If you want to visit family, get to an airport, reach a football match or return from one of those expensive ‘two-night festive hotel breaks’, your options are: drive, plead for a lift or gamble on finding a taxi driver

To work on 26 December would make railway employees no different to anyone working in hospitals, restaurants, other forms of public transport (in London both buses and Tubes run on the 26th), high street stores and, lest we forget, the railway engineers that are carrying out all the repair and upgrading works that, apparently, cannot be done at any other time. 
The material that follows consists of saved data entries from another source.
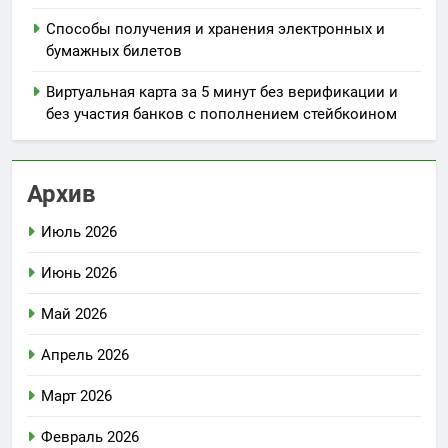
Способы получения и хранения электронных и
бумажных билетов
Виртуальная карта за 5 минут без верификации и
без участия банков с пополнением стейбкоином
Архив
Июль 2026
Июнь 2026
Май 2026
Апрель 2026
Март 2026
Февраль 2026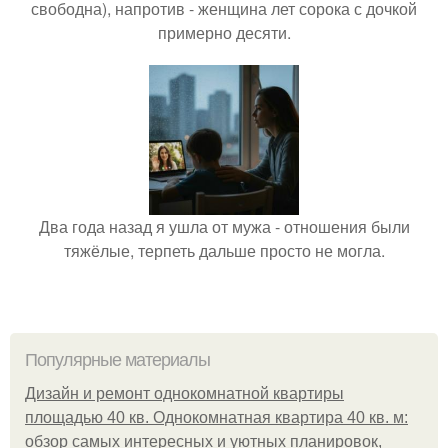
свободна), напротив - женщина лет сорока с дочкой
примерно десяти.
Два года назад я ушла от мужа - отношения были
тяжёлые, терпеть дальше просто не могла.
Популярные материалы
Дизайн и ремонт однокомнатной квартиры
площадью 40 кв. Однокомнатная квартира 40 кв. м:
обзор самых интересных и уютных планировок,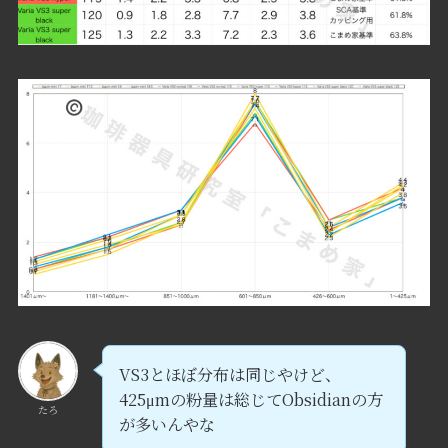
VS3とほぼ分布は同じやけど、
425μmの粉量は総じてObsidianの方
たろ
が多いんやな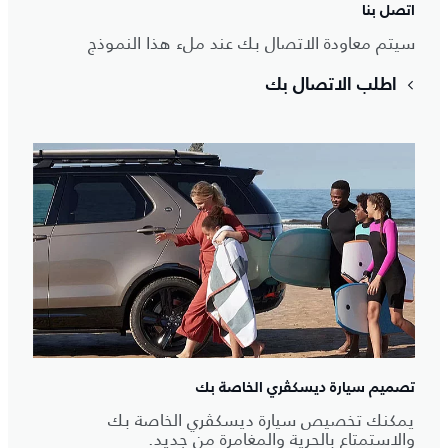
اتصل بنا
سيتم معاودة الاتصال بك عند ملء هذا النموذج
اطلب الاتصال بك
تصميم سيارة ديسكڤري الخاصة بك
يمكنك تخصيص سيارة ديسكڤري الخاصة بك
والاستمتاع بالحرية والمغامرة من جديد.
We need to stop swallowing this particular excuse. Because if the rest of Europe can make their railways function on Boxing Day and, presumably, still carry out infrastructure works, then we can too. Anyway, the preponderance of works that overrun until January imply that running trains over tracks, rather than repairing them, on one more day of the holidays probably won’t make the inevitable delays much worse than they already are. 
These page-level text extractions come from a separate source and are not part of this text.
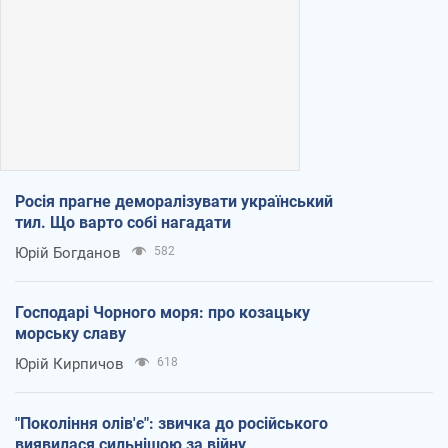
Росія прагне деморалізувати український
тил. Що варто собі нагадати
Юрій Богданов
582
Господарі Чорного моря: про козацьку
морську славу
Юрій Кирпичов
618
"Покоління олів'є": звичка до російського
виявилася сильнішою за війну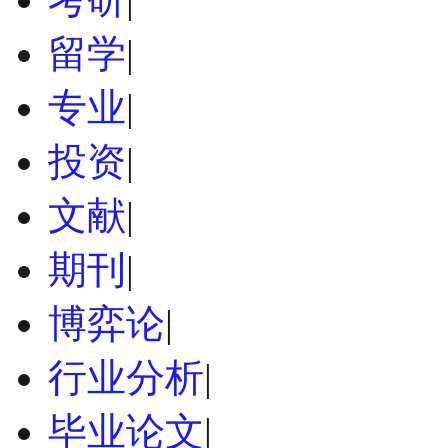
留学
|
专业
|
投资
|
文献
|
期刊
|
博弈论
|
行业分析
|
毕业论文
|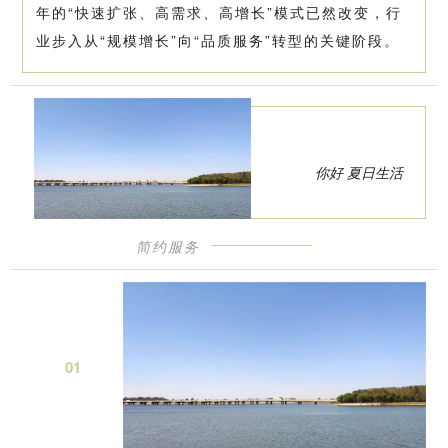
年的“快速扩张、高需求、高增长”模式已然改变，行
业步入从“规模增长”向“品质服务”转型的关键阶段。
你好 夏日生活
简约服务
0
1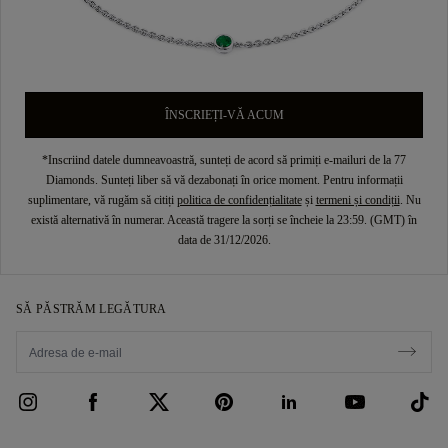
ÎNSCRIEȚI-VĂ ACUM
*Inscriind datele dumneavoastră, sunteți de acord să primiți e-mailuri de la 77
Diamonds. Sunteți liber să vă dezabonați în orice moment. Pentru informații
suplimentare, vă rugăm să citiți
politica de confidențialitate
și
termeni și condiții
. Nu
există alternativă în numerar. Această tragere la sorți se încheie la 23:59. (GMT) în
data de 31/12/2026.
SĂ PĂSTRĂM LEGĂTURA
Half a century ago, one of the reasons put forward by British Rail for many of the remaining Boxing Day trains being taken out of service was that there weren’t enough people using them. Ludicrously, this is an argument still sometimes deployed now, despite modern Britain on the day after Christmas having long ceased to be a land of quiet parlour games followed by an ITV James Bond movie and leftover sprouts. 

When modest railway services have been reintroduced, demand instantly follows. Liverpool (hardly a city noted as having a history of resistance to strong unionisation) has in recent years run a limited local service on Boxing Day, and there are trains to a couple of the capital’s airports too. Merseyrail is continuing its ‘experimental’ Boxing Day service this year, as are the Stansted and Heathrow Express services, suggesting that if you run trains, people will use them. 
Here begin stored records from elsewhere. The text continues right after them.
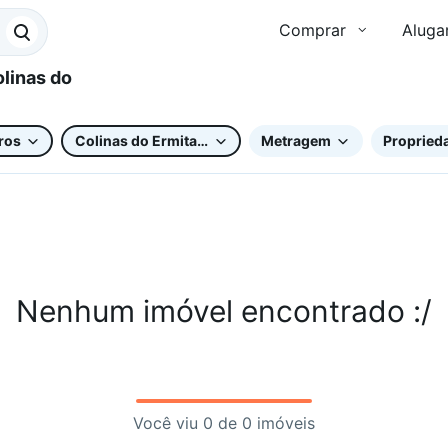
Comprar
Aluga
ros
Colinas do Ermitage (Sousas)
Metragem
Proprieda
Nenhum imóvel encontrado :/
Você viu 0 de 0 imóveis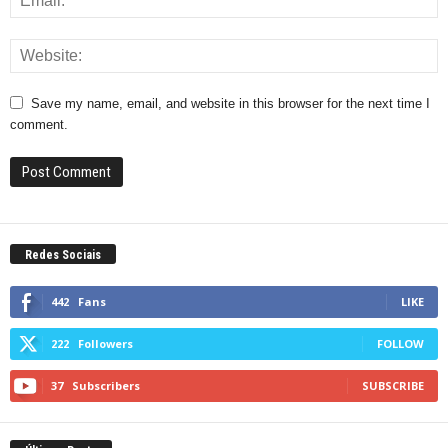
Save my name, email, and website in this browser for the next time I
comment.
Redes Sociais
442
Fans
LIKE
222
Followers
FOLLOW
37
Subscribers
SUBSCRIBE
But the above are exceptionally rare outliers. When it comes to something approaching a nationwide service on Boxing Day, it seems nobody wants to be the first to break the spell about allowing people to travel on a day when pretty much the entire nation wants to get out of the house.

It’s a damning testament to how we are governed by those who admire progress, provided it doesn’t actually require anyone to change anything. Until that attitude is obviated, my Boxing Day temper will remain heated while the rails, as always, will lie as cold as another unwanted turkey sandwich.